Testing for Outliers in a Hidden Function

20 Sept 2025 (modified: 21 Nov 2025)ICLR 2026 Conference Withdrawn SubmissionEveryoneRevisionsBibTeXCC BY 4.0
Keywords: Testing functions, Outliers, Query systems
TL;DR: Testing for outliers in a function hidden by the adversary, in a learning game in which the user asks queries and the adversary provides logic-OR feedback.

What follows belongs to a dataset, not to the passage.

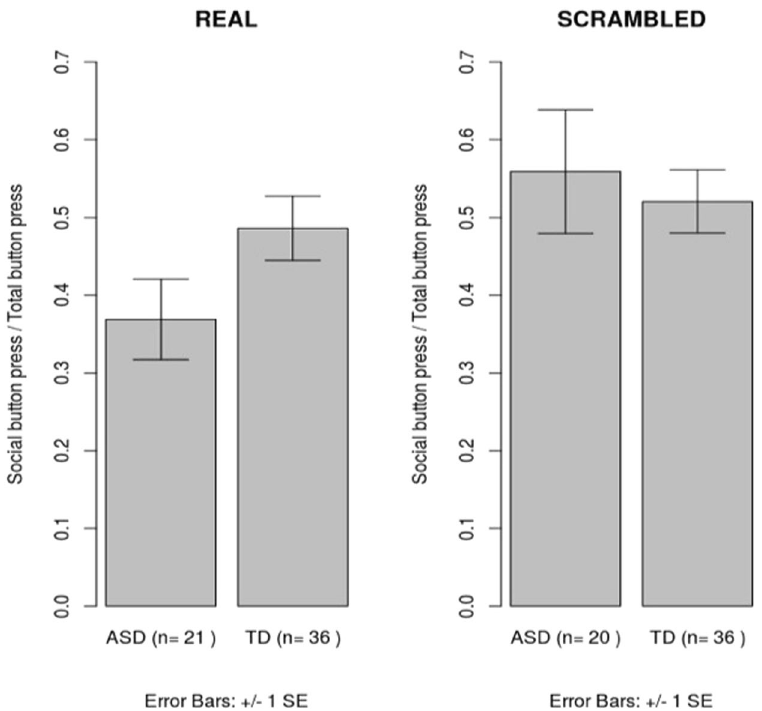
Figure 2. Group difference in relative preference for social stimuli for the real and scrambled image trials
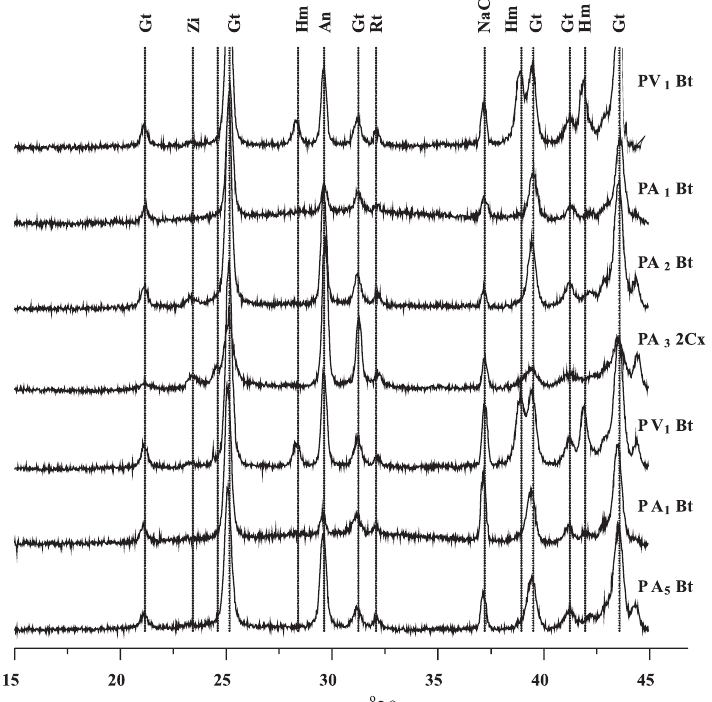
Figura 2. Difratogramas de raios X de concentrado de óxidos de ferro dos horizontes B de alguns solos estudados. Gt: goethita, Hm: hematita; An: anatásio; Rt: rutilo; Qz: quartzo; Zi: zircão; NaCl: padrão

Abstract: Testing for outliers is an important data mining task, rooted in learning theory, which aims at discovering points that deviate from the most considered "normal". It is widely applicable to identify intrusion, fraud, anomalies, but also values that may occur rarely but are important for various data analysis applications, e.g., maximum/minimum, median, etc. We consider a deterministic version of the problem, called Testing for Hidden Function's Outliers (HFO-testing for short), defined as follows. Given a hidden function $f$ of at most $\ell$ values, the goal is to find all outliers of $f$, that is, values whose preimages are of size at most $k$, together with their preimages, where $\ell,k$ are the problem parameters. Finding outliers can be done by asking OR queries, each represented by a set of pairs $(x,y)$, where the answer to each query is $1$ if at least one pair in the query is consistent with function $f$, i.e., a pair $(x,f(x))$ belongs to the query for some $x$, and $0$ otherwise. We formally model this process as a learning game between two players: the adversary, who first chooses\&hides a function and later provides feedback to the other player queries, and the other player (user) who creates and asks queries and later analyzes the obtained feedback. This paper aims at finding a short universal sequence of queries that allows the user to solve the above-mentioned problem for any adversarial function $f$ from any given (potentially very large) domain $N$ to a codomain $M$. We formally prove nearly-cubic, in terms of parameters $\ell,k$ and polylog$(N,M)$, upper and lower bounds for this problem, which are tight up to a polylogarithmic factor. The upper bound is showed by constructing and analyzing non-adaptive deterministic OR-query system, with decoding. The lower bound is proved by designing "costly" functions for any given OR-query system.